Anna sneezed.
Buzzard Mask trotted up, clinging to the saddle like a sack about to slide off. “Ow! Ow! Ow!” he cried as he jerked on the reins, but his horse had already decided to stop, with the others, and he did slide off, starting slow and then falling hard, unable to stop himself. “Ah!” His string of curses was powerful.
Anna dismounted and offered a hand, but he brushed off his legs, tugged with a look of disgust at the short tunic that Liath had insisted he wear over his otherwise naked torso, and offered Anna a grateful smile. He was young, like Falcon Mask, healthy and attractive because of his youth. Anna blushed and backed away. She gripped the dog-headed staff as if it were the only thing holding her upright.
Falcon Mask was rigid in the saddle, fixed at an awkward angle with one hand gripping the cantle behind her and the other holding the reins wrong. “I can’t get down!” A wild grin twisted her face; unlike her cousin, she was enjoying this knife edge between triumph and disaster.
“Why are we stopped here?” Blessing brushed dark hair out of her eyes. Bruises purpled her wrists, the marks left by Hugh. Her cheek was split where his ring had gouged her, and she held one leg stiffly. But she challenged Liath with her gaze. Anna, seeing that look, hurried over to grasp Blessing’s knee as though her touch might steal the girl’s voice. “We’re in a hurry. We have to go faster!”
Anna withdrew her hand and ran back to Liath. “I pray you, my lady,” she whispered. “Princess Blessing is in pain. That makes her temper short.”
“I just want to go!”
“We must rest,” said Liath. “Water and feed the horses. It will be dark soon. We’ll take a little time to plait torches so we can light our way through the night. Will you ride with us, Wolfhere?”
They all looked at her as if she was a madwoman.
“Wolfhere?” said Anna. “My lady. Are you feeling well? Perhaps we need halt for longer, if you’re needing to sleep.”
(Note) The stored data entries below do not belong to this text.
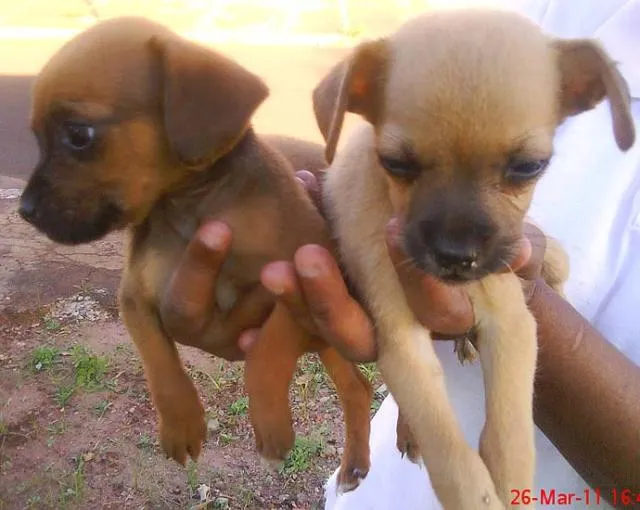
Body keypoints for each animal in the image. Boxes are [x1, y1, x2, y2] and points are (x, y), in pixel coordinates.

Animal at [17, 17, 372, 492]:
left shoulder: (302, 273)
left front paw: (272, 425)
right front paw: (181, 425)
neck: (193, 206)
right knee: (358, 388)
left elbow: (268, 351)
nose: (25, 210)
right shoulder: (135, 297)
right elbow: (159, 363)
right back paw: (356, 463)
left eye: (78, 135)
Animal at [312, 7, 636, 510]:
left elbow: (510, 436)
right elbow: (450, 452)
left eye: (528, 167)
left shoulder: (513, 322)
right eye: (396, 164)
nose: (455, 256)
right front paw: (474, 492)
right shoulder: (399, 337)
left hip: (548, 256)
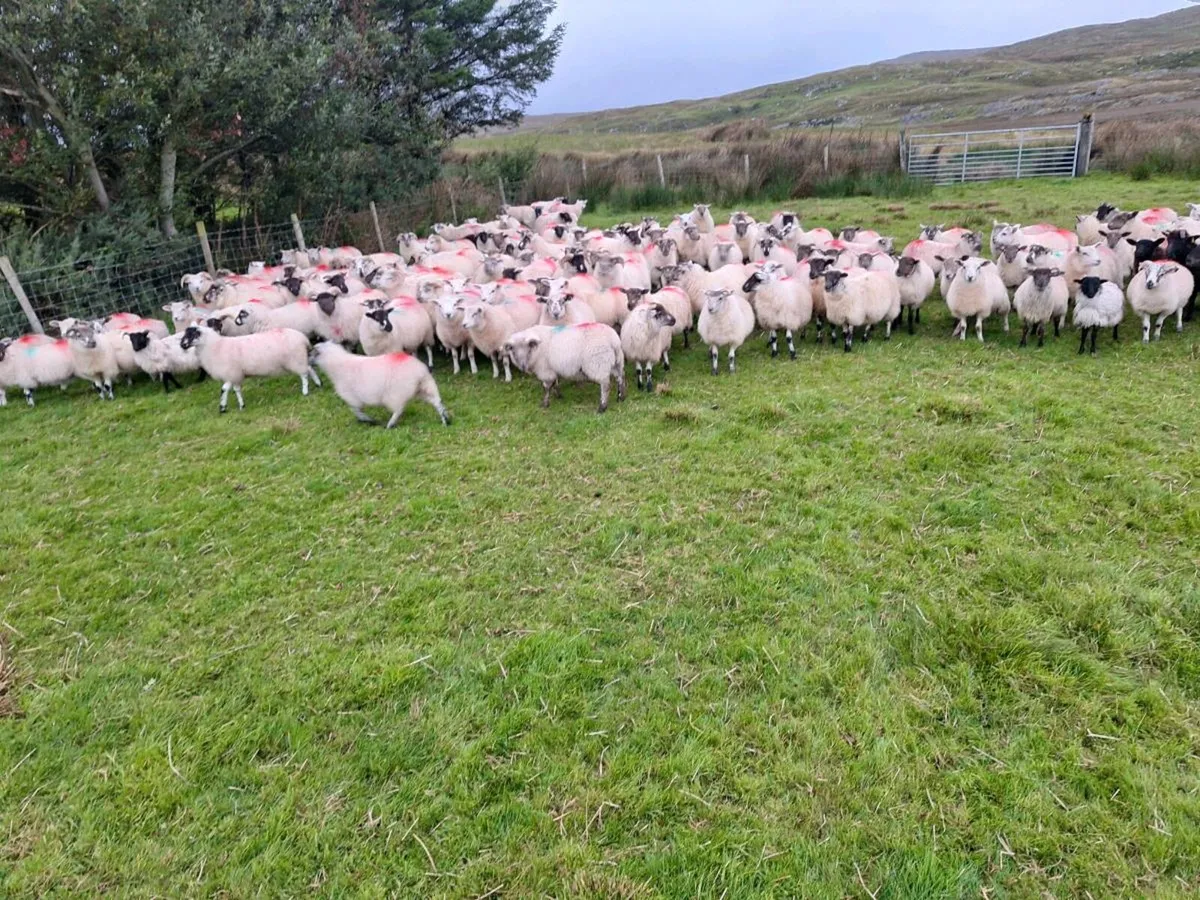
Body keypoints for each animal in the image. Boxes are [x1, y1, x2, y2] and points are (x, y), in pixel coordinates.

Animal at [179, 324, 319, 412]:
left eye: (192, 334)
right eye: (185, 334)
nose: (182, 345)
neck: (214, 346)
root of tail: (303, 338)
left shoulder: (231, 373)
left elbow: (224, 389)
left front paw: (223, 407)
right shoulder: (234, 375)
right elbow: (235, 390)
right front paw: (240, 405)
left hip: (296, 359)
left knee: (304, 374)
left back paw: (305, 391)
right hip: (299, 358)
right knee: (309, 368)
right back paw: (318, 384)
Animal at [310, 343, 448, 428]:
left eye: (311, 353)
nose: (308, 362)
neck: (336, 364)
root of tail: (420, 371)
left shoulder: (351, 397)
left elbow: (356, 410)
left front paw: (366, 419)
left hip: (396, 394)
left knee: (398, 410)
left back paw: (390, 424)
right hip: (425, 387)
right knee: (437, 402)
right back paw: (445, 419)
That was when she looked around to see the empty road behind her. Wolfhere was gone. Even the hoofprints of his horses, which ought to have marked the dirt, had vanished.
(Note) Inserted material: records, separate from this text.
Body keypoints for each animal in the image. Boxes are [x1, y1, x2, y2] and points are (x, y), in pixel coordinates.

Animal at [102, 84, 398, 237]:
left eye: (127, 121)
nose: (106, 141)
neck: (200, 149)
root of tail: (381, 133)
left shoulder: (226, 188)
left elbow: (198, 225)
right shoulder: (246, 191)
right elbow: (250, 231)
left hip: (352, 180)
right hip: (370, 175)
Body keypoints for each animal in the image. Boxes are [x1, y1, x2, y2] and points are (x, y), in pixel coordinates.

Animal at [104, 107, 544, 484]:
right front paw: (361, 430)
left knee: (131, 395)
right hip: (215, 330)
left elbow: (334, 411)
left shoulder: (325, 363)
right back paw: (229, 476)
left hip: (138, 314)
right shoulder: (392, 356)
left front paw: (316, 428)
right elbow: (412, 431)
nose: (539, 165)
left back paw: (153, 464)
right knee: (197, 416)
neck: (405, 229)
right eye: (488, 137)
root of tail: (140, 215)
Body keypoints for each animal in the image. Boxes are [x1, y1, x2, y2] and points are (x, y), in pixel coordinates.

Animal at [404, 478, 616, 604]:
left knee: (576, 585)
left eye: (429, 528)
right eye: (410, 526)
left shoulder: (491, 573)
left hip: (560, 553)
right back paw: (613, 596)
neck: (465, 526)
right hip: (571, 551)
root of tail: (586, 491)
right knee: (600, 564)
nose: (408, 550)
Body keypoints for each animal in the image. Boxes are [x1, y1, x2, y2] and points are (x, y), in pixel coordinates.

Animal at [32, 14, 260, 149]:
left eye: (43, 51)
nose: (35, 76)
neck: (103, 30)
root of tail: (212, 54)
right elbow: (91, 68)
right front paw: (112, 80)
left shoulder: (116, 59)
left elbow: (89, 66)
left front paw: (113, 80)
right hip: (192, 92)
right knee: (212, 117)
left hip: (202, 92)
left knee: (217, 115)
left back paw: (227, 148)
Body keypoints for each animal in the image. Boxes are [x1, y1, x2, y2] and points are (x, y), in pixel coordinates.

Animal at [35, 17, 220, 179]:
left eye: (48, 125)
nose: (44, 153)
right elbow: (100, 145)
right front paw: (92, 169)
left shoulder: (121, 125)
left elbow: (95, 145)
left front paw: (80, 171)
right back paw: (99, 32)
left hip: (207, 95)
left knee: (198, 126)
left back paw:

“And of course,” she told Falcon Mask later, “he never answered any of my questions.”
They had found a site to rest where a hedge of dense honeysuckle—not in bloom—shielded them from the road. Blessing had fallen asleep soon after choking down a slice of dry bread and pungent cheese; the others had gathered twigs and stems and piled them in a heap. Some of these Liath had kindled into a fire beside which Anna bent studiously to her task, tongue jutting out between teeth as she plaited twigs, both green and dry, into easily-carried torches.
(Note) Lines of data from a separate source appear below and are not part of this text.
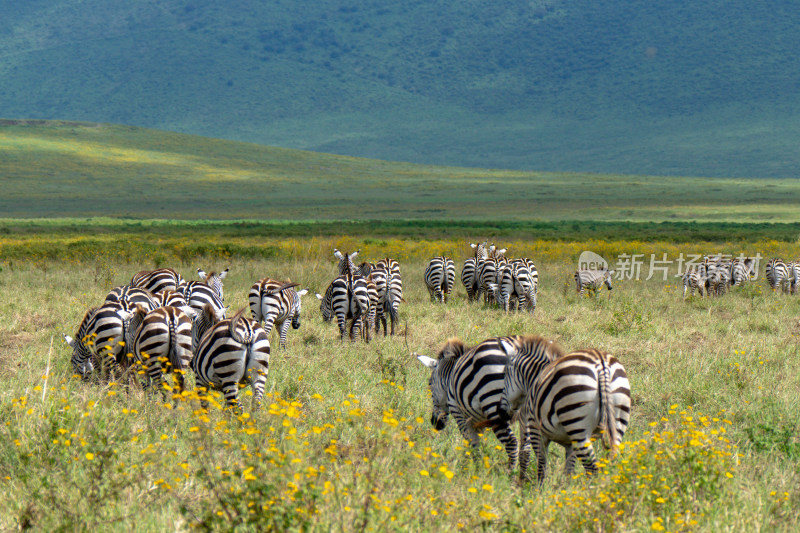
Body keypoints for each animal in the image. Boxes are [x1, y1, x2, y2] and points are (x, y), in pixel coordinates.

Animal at [500, 344, 632, 482]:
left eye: (505, 373)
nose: (502, 412)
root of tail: (601, 365)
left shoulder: (535, 428)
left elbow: (540, 464)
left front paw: (539, 487)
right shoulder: (569, 443)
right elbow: (569, 470)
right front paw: (566, 487)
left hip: (577, 423)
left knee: (592, 469)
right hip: (616, 419)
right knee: (611, 464)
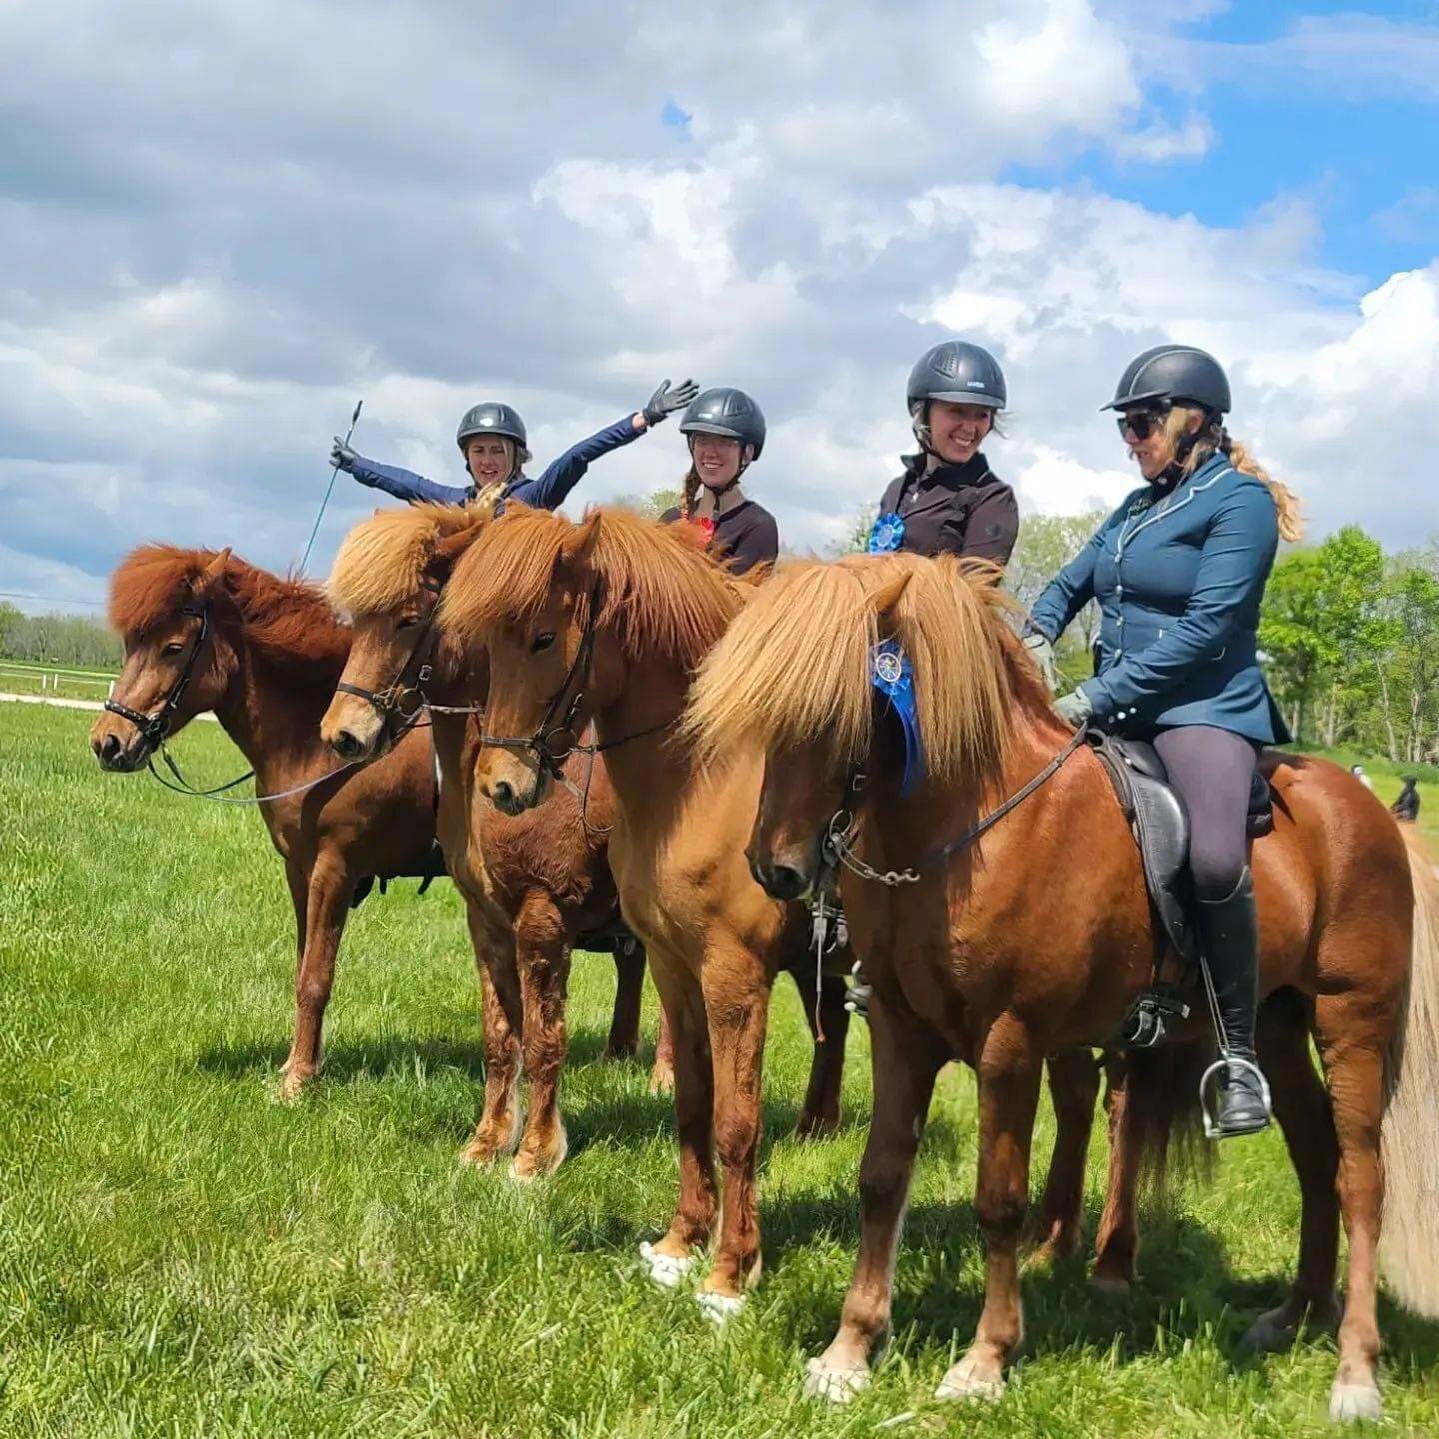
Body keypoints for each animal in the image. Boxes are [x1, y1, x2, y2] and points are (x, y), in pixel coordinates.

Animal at [89, 543, 647, 1105]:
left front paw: (298, 1079)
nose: (108, 741)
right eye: (132, 643)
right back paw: (618, 1055)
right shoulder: (299, 872)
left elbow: (316, 977)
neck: (316, 740)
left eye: (173, 647)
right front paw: (299, 1061)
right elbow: (304, 964)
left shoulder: (334, 871)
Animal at [320, 500, 673, 1174]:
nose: (343, 735)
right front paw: (487, 1141)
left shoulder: (543, 917)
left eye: (408, 619)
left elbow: (544, 1039)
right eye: (356, 621)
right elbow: (500, 1034)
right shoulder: (486, 918)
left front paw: (537, 1152)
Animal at [684, 546, 1439, 1415]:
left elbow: (998, 1198)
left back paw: (1354, 1370)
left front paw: (984, 1358)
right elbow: (880, 1179)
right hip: (1277, 1026)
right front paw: (848, 1349)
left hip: (1351, 1022)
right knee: (1317, 1160)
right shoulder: (901, 1031)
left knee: (1361, 1178)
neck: (972, 828)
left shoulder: (1009, 1042)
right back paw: (1292, 1315)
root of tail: (1379, 817)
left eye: (843, 709)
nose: (773, 868)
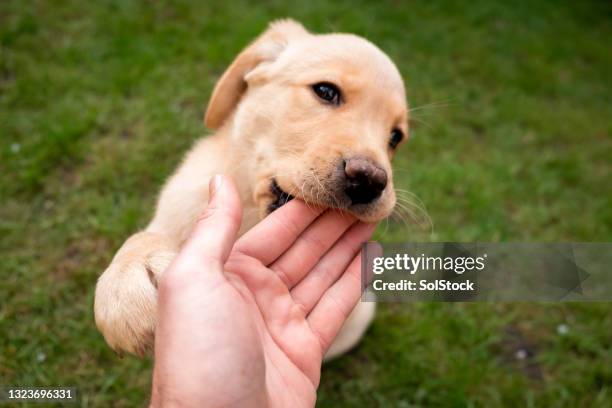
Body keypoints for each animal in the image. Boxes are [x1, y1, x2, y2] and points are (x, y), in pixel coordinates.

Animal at [95, 19, 408, 358]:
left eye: (396, 137)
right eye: (326, 91)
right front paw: (128, 282)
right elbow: (140, 238)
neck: (251, 217)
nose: (370, 180)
Buzzard Mask took the first watch. His straight silhouette paralleled a slim birch tree growing beside the road; he had a good view in either direction along the road and just enough light to keep watch by. The sky was strangely glamoured this night, the clouds so high and thin that although she could not actually see the moon’s disk, she could almost breathe in the misty glimmer of its light seeping through that translucent veil of cloud.
Falcon Mask turned the crown of stars one complete revolution, and shook her head. “Pretty ugly,” she said. “I’d take it to the fire workers and let them melt it down for something better. The gems are good, though.”
Liath laughed. “Give that back to me!”
Falcon Mask grinned and set the crown on her own head. It stuck on her topknot, and she grimaced. “Too heavy! Eh! This would give you a sore neck. Who wants it?”
“Many people want it. But how and where did Wolfhere get it, and why did he give it to me?”
Buzzard Mask hooted twice, the crude but easy signal they’d agreed on. Two for the east, three for the west, four for the woods. Liath smothered the fire. The flames died, and smoke wisped up in fading trails barely visible to Liath’s keen sight. Falcon Mask bundled the crown away and shifted from seat to crouch without a sound, knife drawn. Anna shifted back to kneel beside Blessing while Liath traced a path to a knob of cover they had identified before sunset. Buzzard Mask had retreated here. She crouched beside him.
A pair of lamps, one in front of the other, swayed along the road like will-o’-the-wisps. The walkers came without speaking, but they had horses in their train: one, two, three—probably four. As their shapes got closer, Liath traced the shadows of each creature. There were two men and, indeed, four horses. Travelers meant for reasonable speed, hoping to make better time with a spare mount and a way to travel straight through the night. Just as she hoped to do.